There’s this tiny jolt that courses through me when I get a new blog comment or see the number “15” in that little, red Facebook box. Every time Twitter tells me I have a new follower, I feel it, too. It’s almost like those tools are saying, “Hey, Andi. You have a new friend.”
As much as I love social media (and I really do love it), as much as it has helped me make true, genuine friends, every new follower, every new “friend,” every commenter is not my friend. I have to work hard to remember that because if I don’t, I can easily begin to believe that I owe my best time and energy to social media, to my platform because that’s where my friends are.
The truth is, though, that I only have a few great friends in the world, a few people who carry part of my heart around with them, and I have to focus on those relationships to sustain them. I can’t give my heart to 3000 people. I won’t survive.
Similarly, I owe my best energy to creating amazing work that speaks the truth as I see it, not to building the platform that I will set that work on. It is the work that feeds me; talking about it does not.

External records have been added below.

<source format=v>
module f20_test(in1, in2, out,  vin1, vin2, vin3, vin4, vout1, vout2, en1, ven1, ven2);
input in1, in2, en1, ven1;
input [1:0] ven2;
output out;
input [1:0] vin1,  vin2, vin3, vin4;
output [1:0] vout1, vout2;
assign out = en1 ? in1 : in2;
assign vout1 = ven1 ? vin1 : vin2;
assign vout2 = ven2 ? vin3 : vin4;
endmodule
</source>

Social media has amazing benefits, and as a writer, it’s a necessity, especially in the eyes of publishers. Plus, I really have met people who I truly love and trust through this medium. I’m a fan of all these tools, even StumbleUpon, the forgotten social media baby.
For this reason and because – if I’m honest – writing can be quite lonely at times, I have to fight really hard not to put social media ahead of my writing. I have to remember that I can tweet a million times and get 25,000 followers, but if I don’t have anything worthwhile to say, I’m not only wasting my own time but the time of those 25,000 people who follow me. Having a platform is a big responsibility.

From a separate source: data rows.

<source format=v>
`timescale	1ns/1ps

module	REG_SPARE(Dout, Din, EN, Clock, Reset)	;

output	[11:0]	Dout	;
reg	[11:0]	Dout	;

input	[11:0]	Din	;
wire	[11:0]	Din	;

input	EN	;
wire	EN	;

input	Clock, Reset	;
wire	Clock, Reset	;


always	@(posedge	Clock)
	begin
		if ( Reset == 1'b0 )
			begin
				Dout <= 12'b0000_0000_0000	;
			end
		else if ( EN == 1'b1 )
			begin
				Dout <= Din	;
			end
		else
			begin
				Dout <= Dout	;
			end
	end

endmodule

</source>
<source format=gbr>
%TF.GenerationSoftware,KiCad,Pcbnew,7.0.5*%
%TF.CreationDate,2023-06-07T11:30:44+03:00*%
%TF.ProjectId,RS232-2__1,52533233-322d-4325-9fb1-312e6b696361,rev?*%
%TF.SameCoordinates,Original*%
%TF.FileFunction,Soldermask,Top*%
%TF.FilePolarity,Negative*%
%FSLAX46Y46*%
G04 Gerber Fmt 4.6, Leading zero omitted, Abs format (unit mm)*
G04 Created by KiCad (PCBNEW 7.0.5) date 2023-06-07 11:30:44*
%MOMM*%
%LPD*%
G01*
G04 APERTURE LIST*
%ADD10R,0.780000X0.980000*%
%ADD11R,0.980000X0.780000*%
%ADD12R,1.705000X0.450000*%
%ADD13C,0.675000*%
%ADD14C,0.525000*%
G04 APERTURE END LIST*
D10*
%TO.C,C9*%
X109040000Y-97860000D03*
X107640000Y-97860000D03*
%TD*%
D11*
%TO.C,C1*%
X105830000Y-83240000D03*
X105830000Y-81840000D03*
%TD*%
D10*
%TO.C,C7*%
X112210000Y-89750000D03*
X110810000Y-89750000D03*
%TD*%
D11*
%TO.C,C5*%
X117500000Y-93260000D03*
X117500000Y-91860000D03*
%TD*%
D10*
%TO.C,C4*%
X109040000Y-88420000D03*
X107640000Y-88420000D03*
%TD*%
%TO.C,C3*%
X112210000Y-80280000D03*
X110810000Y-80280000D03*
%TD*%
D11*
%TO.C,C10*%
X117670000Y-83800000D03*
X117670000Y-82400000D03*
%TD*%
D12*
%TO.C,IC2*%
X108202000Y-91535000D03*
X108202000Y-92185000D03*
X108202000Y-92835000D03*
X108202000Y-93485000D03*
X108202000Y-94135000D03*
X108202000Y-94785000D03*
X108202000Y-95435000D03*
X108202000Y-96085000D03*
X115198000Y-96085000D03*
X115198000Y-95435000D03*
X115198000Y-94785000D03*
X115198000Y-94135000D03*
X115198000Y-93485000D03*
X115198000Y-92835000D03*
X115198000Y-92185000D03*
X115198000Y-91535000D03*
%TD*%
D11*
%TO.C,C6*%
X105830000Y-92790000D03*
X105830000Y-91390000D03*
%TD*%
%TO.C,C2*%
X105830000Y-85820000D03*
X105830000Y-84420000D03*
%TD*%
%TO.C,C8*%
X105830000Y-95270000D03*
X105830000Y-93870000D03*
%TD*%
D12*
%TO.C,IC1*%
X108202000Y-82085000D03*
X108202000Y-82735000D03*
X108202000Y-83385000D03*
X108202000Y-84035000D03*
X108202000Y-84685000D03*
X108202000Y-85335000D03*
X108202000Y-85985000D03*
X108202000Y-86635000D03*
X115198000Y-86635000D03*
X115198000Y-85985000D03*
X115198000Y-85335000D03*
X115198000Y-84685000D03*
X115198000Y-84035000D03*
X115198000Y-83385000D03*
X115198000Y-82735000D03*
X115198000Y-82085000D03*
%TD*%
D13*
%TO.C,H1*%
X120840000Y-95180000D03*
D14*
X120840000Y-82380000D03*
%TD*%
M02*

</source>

To me, a platform is hollow and fragile if I’m not writing well, if I’m not putting my best work into the pages of my book. If I’m giving that time in the glen to Facebook, then I’m not honoring what it is I am truly called to do, and my failure to do that leaves me aching. If I’m not careful, not only will my work suffer, but my platform will collapse and crush my spirit, like a deck built without the right foundation and support.
I’m not very good at this, at turning off the tabs on my browser and focusing on my work, but I’m going to get better because I am not called to tweet. I am called to write.
How do you find that balance between your social media platform and your real work? Any suggestions on how I can be better?